Dahulu apa sih yang membuatku begitu terpesona pada pria ini? Rajin salat? Kewajiban bagi setiap muslim. Sering jadi muazin? Biasa saja. Cowok lain juga banyak yang pandai azan. Ganteng? Zoffan dan Abi Syofiyyan juga tampan. Lalu kelebihan Zahfiyyan apa?

Mataku buta!

Saat jatuh cinta, semua yang tampak pada diri pria itu sempurna. Tapi lihatlah sekarang, dia hanya makhluk biasa yang banyak cacatnya. Pulang kerja langsung bersih-bersih, ibadah, makan malam, kemudian tidur. Tidak ada istilah cium pipi istri dan belai perutnya sampai istri yang tidur lebih dulu.

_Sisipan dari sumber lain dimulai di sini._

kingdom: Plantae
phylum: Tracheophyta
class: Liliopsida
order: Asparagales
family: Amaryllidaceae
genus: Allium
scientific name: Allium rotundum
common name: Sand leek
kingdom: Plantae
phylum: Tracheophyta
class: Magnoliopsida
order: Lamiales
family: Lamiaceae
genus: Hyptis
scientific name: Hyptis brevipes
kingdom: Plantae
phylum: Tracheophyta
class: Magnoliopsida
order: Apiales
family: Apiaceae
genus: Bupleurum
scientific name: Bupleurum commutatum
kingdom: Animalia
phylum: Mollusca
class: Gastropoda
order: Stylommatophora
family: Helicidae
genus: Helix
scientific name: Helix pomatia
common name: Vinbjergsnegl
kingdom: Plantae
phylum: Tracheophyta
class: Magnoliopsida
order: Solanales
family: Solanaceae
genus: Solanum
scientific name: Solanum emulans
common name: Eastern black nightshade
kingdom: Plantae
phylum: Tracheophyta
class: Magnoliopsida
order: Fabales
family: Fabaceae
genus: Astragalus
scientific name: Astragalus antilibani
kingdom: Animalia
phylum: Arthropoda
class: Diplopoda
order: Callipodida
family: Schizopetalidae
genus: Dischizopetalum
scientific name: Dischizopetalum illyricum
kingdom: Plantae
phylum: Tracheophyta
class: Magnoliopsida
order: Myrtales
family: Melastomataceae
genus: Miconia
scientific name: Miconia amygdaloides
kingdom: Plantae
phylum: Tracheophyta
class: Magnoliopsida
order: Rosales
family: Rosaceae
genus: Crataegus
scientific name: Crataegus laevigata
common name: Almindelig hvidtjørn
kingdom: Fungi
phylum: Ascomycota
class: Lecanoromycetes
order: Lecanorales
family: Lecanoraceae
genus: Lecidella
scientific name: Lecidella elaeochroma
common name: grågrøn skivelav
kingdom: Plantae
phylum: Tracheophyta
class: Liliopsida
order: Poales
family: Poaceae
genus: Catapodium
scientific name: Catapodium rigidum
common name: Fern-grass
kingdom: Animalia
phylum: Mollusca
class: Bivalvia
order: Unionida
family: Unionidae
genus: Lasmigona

Lagian dosen apa sih yang pulangnya sampai jam sembilan malam? Walau pulang cepat, dia banyak diam sambil membaca buku. Tidak ada inisiatif untuk mendekat ke istrinya.

”Lampu ruang tamu mati, Bang. Aku nggak bisa kerja.” Dia tidur seperti mayat hidup. Padahal, belum setengah jam dia menelungkup di atas ranjang.

Ya Tuhan, kenapa dahulu aku tidak pernah menemukan kekurangan ini? Jika diteruskan berdiri di dekatnya, aku akan semakin emosi. Lebih baik menjauh bersama kertas-kertas ulangan yang harus selesai malam ini juga.

Biasanya aku mengoreksi di ruang tamu yang bermeja rendah. Kali ini aku tidak bisa melakukannya di sana. Sudah tiga hari lampu di ruang itu mati. Zahfiyyan dimintai tolong beralasan nanti dan nanti. Aku terpaksa menumpang di kamar Mama yang memiliki meja kecil serta karpet hangat.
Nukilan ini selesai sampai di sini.